Optint - Efficient integer types on 64-bit architectures
========================================================

This library provides two new integer types, `Optint.t` and `Int63.t`, which
guarantee efficient representation on 64-bit architectures and provide a
best-effort boxed representation on 32-bit architectures.

## Goal

The standard `Int32.t` and `Int64.t` types provided by the standard library have
the same heap-allocated representation on all architectures. This consistent
representation has costs in both memory and run-time performance.

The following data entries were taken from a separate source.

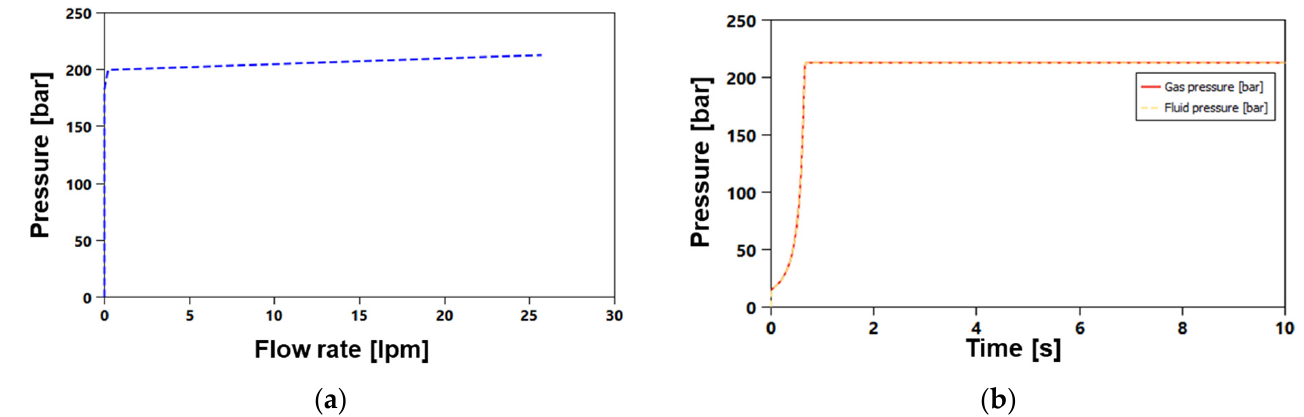
Figure 3. The hydraulic component design for the partial PST tractor. ( a ) Relief valve, ( b ) accumulator.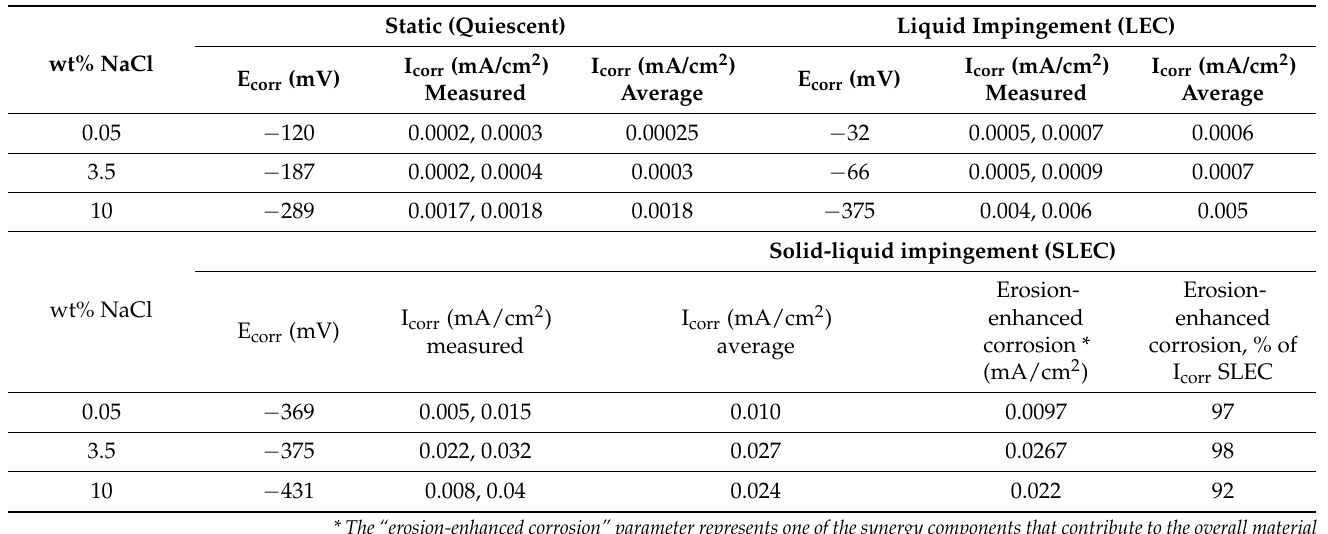
Table 3. Influence of salinity on corrosion rates of UNS S31600 steel in the different hydrodynamic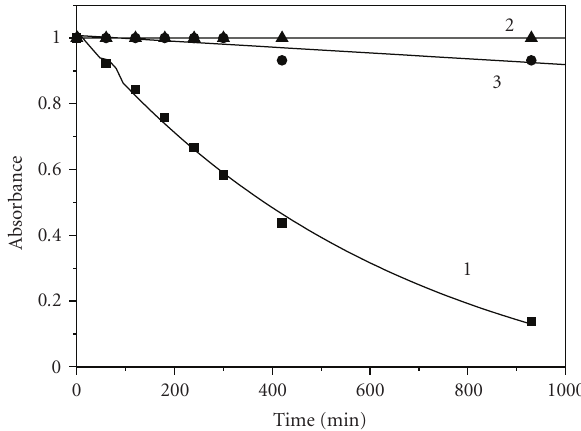
Figure 3: Photodegradation curves of AZS with black light illumination: in the presence of TiO 2 films (1); in the absence of photocatalyst (2); and in the absence of oxygen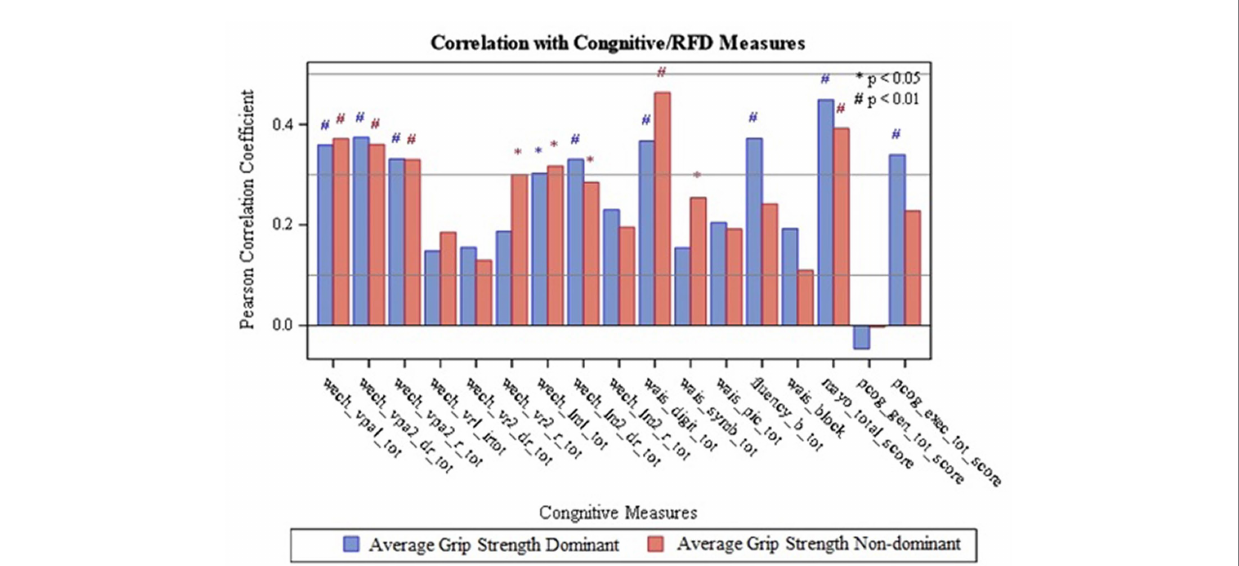
FIGURE 3 Correlation of Grip strength with Cognitive Measures; wech_vpal_tot — Total Visual Paired Associates I — Immediate Recall Raw Score; wech_vpa2_ dr_tot — Total Verbal Paired Associates II-Delayed Recall Raw Score; wech_vpa2_r_tot — Total Verbal Paired Associates II- Recognition Raw Score; wech_vrl_irtot — Total Visual Reproduction I — Immediate Recall Raw Score; wech_vr2_dr_tot — Total Visual Reproduction II - Delayed Recall Raw Score; wech_vr2_r_tot — Total Visual Reproduction II — Recognition Raw Score; wech_Im1_tot — Total Logical Memory I- Immediate Recall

On 64-bit architectures, it's often more efficient to use the native `int`
directly.
This library provides types to do exactly this: 

- `Optint.t`: an integer containing _at least_ 32 bits. On 64-bit, this is an
  immediate integer; on 32-bit, it is a boxed 32-bit value. The overflow
  behaviour is platform-dependent.

- `Int63.t`: an integer containing _exactly_ 63 bits. On 64-bit, this is an
  immediate integer; on 32-bit, it is a boxed 64-bit integer that is wrapped to
  provide 63-bit two's complement semantics. The two implementations are
  observationally equivalent, modulo use of `Marshal` and `Obj`.

In summary:

| Integer type         | 32-bit representation  | 64-bit representation  | Semantics          |
| --                   | --                  | --                  | --                 |
| `Stdlib.Int.t`       | 31-bit immediate ✅ | 63-bit immediate ✅ | Always immediate   |
| `Stdlib.Nativeint.t` | 32-bit boxed ❌     | 64-bit boxed ❌     | Exactly word size  |
| `Stdlib.Int32.t`     | 32-bit boxed ❌     | 32-bit boxed ❌     | Exactly 32 bits    |
| `Stdlib.Int64.t`     | 64-bit boxed ❌     | 64-bit boxed ❌     | Exactly 64 bits    |
| `Optint.t` (_new_)   | 32-bit boxed ❌     | 63-bit immediate ✅ | _At least_ 32 bits |
| `Int63.t` (_new_)    | 64-bit boxed ❌     | 63-bit immediate ✅ | Exactly 63 bits    |

These new types are safe and well-tested, but their architecture-dependent
implementation makes them unsuitable for use with the `Marshal` module. Use the
provided encode and decode functions instead.